Meshing Concepts
The Mesh ( or ) nodes enable the discretization of the modeling domain into small units of simple shapes, referred to as mesh elements. See The Mesh Node for more information.
A mesh is the result of building a meshing sequence. A meshing sequence consists of Meshing Operations and Attributes. The attribute nodes store properties that are used by the operations when creating the mesh.
Building an operation creates or modifies the mesh on the entities defined by the operation’s selection. Some of the operations use properties defined by attributes; for example, Free Tetrahedral reads properties from the Size, Distribution, Size Expression and Corner Refinement attribute nodes. If you choose to import a mesh, the Import operation reads properties from the Transform attribute.

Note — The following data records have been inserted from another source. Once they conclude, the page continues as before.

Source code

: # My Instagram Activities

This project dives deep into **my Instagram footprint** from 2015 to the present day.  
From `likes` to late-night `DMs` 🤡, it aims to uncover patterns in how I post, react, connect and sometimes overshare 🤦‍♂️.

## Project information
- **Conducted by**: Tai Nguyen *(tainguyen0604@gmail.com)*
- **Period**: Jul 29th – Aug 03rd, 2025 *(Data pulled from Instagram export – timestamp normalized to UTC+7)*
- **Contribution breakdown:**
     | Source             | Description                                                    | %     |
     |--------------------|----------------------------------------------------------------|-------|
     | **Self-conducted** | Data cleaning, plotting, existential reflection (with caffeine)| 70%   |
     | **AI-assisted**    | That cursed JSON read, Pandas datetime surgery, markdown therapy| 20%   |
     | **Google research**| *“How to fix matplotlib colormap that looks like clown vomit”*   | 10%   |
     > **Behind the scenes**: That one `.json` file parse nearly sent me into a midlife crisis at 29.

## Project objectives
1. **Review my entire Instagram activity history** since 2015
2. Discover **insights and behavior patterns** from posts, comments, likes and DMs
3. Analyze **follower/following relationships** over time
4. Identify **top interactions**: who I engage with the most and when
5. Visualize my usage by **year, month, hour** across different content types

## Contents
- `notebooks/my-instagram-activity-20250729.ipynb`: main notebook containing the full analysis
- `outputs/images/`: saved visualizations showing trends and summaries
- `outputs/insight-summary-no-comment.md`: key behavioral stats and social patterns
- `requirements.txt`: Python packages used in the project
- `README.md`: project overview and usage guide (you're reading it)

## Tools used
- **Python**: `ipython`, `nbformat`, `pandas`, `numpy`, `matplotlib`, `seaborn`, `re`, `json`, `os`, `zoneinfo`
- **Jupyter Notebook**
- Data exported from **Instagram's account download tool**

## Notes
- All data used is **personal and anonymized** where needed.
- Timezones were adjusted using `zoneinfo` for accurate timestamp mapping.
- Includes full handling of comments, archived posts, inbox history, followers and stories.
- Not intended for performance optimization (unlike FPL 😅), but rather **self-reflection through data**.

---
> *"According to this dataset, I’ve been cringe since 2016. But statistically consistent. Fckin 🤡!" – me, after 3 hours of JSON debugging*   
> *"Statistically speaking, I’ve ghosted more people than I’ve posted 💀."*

Global vs. Local Attributes
An attribute contains properties defined on a selection. You can add an attribute as a node in the meshing sequence (this is referred to as a global attribute node) or add it as a subnode to an operation node (a local attribute node). Global attribute nodes define mesh sizes for all subsequent operation nodes in the meshing sequence, either on the entire geometry or on a selection of entities. Properties defined in a local attribute are only used by the owning operation node and override the corresponding properties defined in global attribute nodes (on the same selection).
Visualizing the Mesh
The Graphics Window shows the resulting mesh from the operations that have been built. The result of subsequent operations is not visible. The last built operation becomes the current node and appears with a quadratic frame around the feature’s icon (). The frame is green if the feature and all preceding features are built; that is, the mesh in the Graphics window is up to date. The frame is yellow if the feature or some preceding feature has been edited since it was built and needs to be rebuilt ().